Jury Nullification is when a jury acquits a defendant even though the members of the jury believes the defendant is guilty. The members of the jury would usually utilize Jury Nullification when they do not agree with the law the defendant is charged with or believe that the law should not be applied in that particular case. At first glance, this sounds all well and good for supporters of “No Victim, No Crime,” however, in major cases such as the Silk Road’s, activist movements such as the Jury Rights Project’s can cast a shadow over the defendant.
Now that the Silk Road trial has started, it has been discovered that Ulbricht’s defense is that he did, in fact, create Silk Road, gave it up, then regained control as part of a plan to set him up as “the fall guy.” Since the defense is taking this route of making Ulbricht out to be a victim, the jury’s perception of him is reality. Unfortunately, it seems as if the Jury Rights Project is already impacting the perception of Ulbricht.
On December 22, 2014, the Jury Rights Project started a crowd-funding campaign and raised, according to their blog, a little over $4,000, via IndieGoGo, Reddit, an Bitcoin donations. A week before the start of the trial, they installed Jury Nullification ads in phone booths around New York City and near the Southern District of New York Courthouse where the Silk Road trial is taking place.
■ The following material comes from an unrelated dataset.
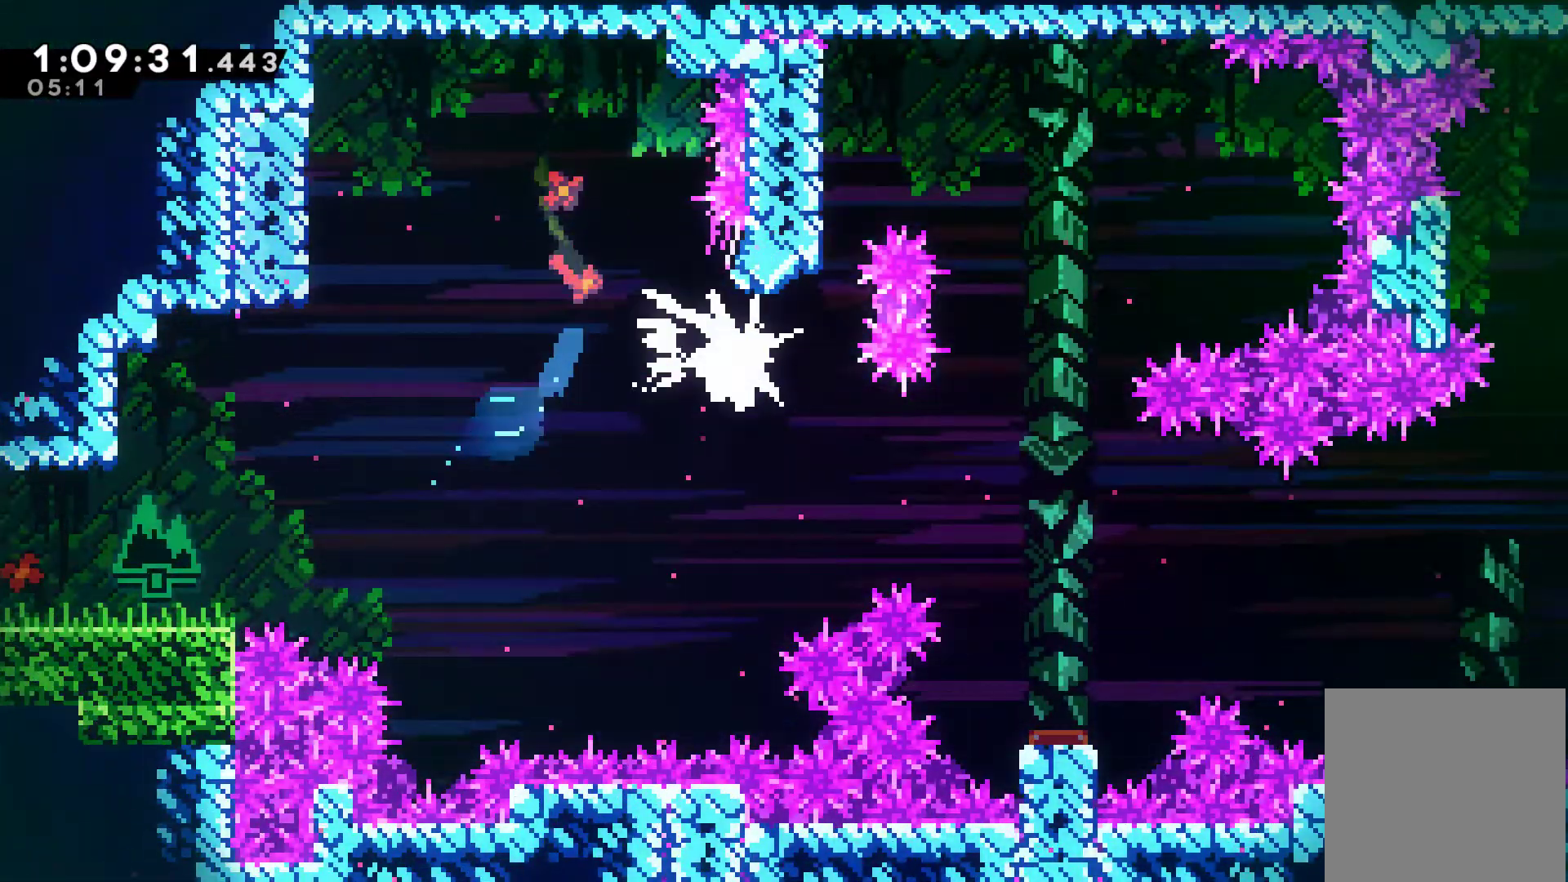
{"buttons": ["DPAD_LEFT"], "left_stick": "center", "events": [[67, "DPAD_LEFT", "down"]]}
The advertisements, in combination with activists handing out informational pamphlets, lead to Judge Katherine Forrest alluding to the potential for an anonymous jury.
On Tuesday, during the jury selection process, Judge Forrest asked each juror if they had seen the advertisements and if they had received the Jury Nullification pamphlets. The prosecution and defense attorneys were also cautious to not use the juror’s names and instead substituted their names for numbers. As the Jury Nullification pressures rise and the protests and media coverage continue, Judge Forrest may not have much of a choice other than to utilize an innominate jury
Innominate juries were commonly used during the trials of Mafia members such as Leroy Barnes and John Gotti but has also been used as recently as during the Rodney King trial and in the George Zimmerman trial over the murder of Trayvon Martin. During the Gotti and Barnes trials, the jurors were anonymized to provide protection from the other mafia members that may harm or threaten to harm them if they convict their fellow “family member.”, like we have seen recently. During the King and Zimmerman trials, anonymous juries were used to protect the identity of the jurors and to protect them from any harm, threats of harm, or outside influences, from supporters of either side
Today, with the use of social media, a spark can turn into a wildfire within minutes, therefore, there are fears that jurors can be threatened or persuaded to make a decision on the trial based on outside influences. On the other hand, there are legitimate fears that jurors are more likely to be biased in their decision making if they are not going to be held accountable for their decision in the case. Either way, as anonymous juries become more common, we are setting a dangerous precedent pushing us towards a scenario similar to the 15th Century Star Chamber, a secret court where there were no witnesses, the defendant did not know their accuser, and evidence was only provided in written form.